As a consequence of the decision of April 1943 a contract was immediately placed at Manfred Weisz for 40 Zrinyi vehicles. The number was later raised to 104 vehicles to be built by Manfed Weisz and Ganz (54 each in 1943, and 50 in 1944). To save time, training of the first assault artillery troops began in July 1943 at Hajmasker using 10 Turan II and 10 Toldi IIA light tanks, but in August 1943 the first 5 Zrinyi IIs arrived. (1. Assault Artillery Bn.). A total of 60 Zrinyi II vehicles were completed by Manfred Weisz when production stopped in July 1944, and it is possible, but not confirmed, that Ganz completed a further 6 in August and Sept/1944. These vehicles were used to equip the 1. and 10. Assault Artillery Bn., whereas other Hungarian assault artillery bns were equipped with the German StuG. III and Hetzers. Production of the Zrinyi I was never initiated, and the single protoype was used for trials only. Thus in Nov. 1944 it underwent trials with six 152mm rocket launchers mounted, at Hajmasker. THE ZRINYI II IN BATTLE The Zrinyi II went to war with the 1. Assault Artillery Bn. in April 1944 in Galizia, and its first recorded use was July 14, 1944 at Ottynia, eastern Galizia. The vehicles fared well during the subsequent fighting, but they lacked a real anti-tank capacity. In Sept./44 the Zrinyi IIs of the 10. Assault Artillery Bn. took part in the battle of Torda on Hungary's southern border, and later, Zrinyi vehicles saw action at various places in Hungary proper. Zrinyi II can be considered the most successful Hungarian AFV of WW2. Zrinyi II vehicles were fitted with radios (probably R/5a type) and in the latter part of 1944 most vehicles were fitted with German type skirt plates. It carried 52 rounds of ammunition. The war production plan for 1944/45 was for 240 Zrinyi vehicles.

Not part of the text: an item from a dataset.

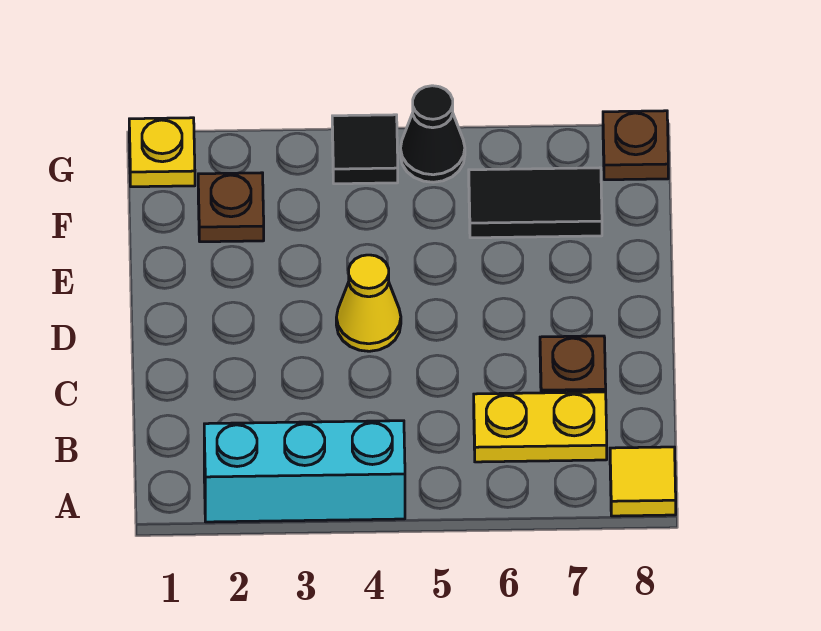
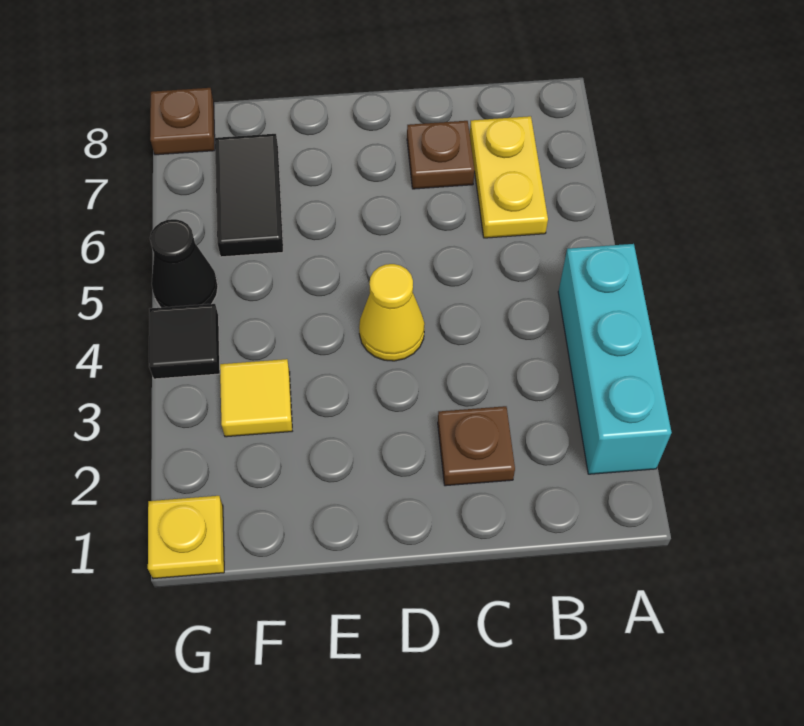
yellow 1x1 tile [610,447,676,516] -> yellow 1x1 tile moved to [220,359,292,437]
brown 1x1 plate [198,173,264,242] -> brown 1x1 plate moved to [438,406,515,486]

As successor to the Turan and Zrinyi series it was decided in the spring of 1943 to develop a modern heavy tank and tank destroyer on the same chassis. These vehicles were named the Tas tank and tank destroyer after a Hungarian chieftain of the 9th century. Development of the vehicles should have been completed in 1945. The development of both vehicles was entrusted to the Manfred Weisz company, which built a mild steel prototype of the tank and started to build the tank destroyer prototype, when the war prevented further work. The tank prototype was completely destroyed by an American bombing raid on July 27, 1944. The Tas chassis had 6 roadwheels on semi-eliptical springs, a drive wheel at front and idler at rear. It used twin 260 HP Turan engines each with a dry coupling. The road wheels were suspended in pairs. As armament for the Tas the 75mm KwK 42 L/70 of the German Panther was foreseen, and negotiations were initiated with Germany for the purchase of this gun, complete with mount. For the Tas tank destroyer, which was similar in layout to the German Jagdpanther, the German 88mm KwK 36 L/56 gun of the Tiger was planned.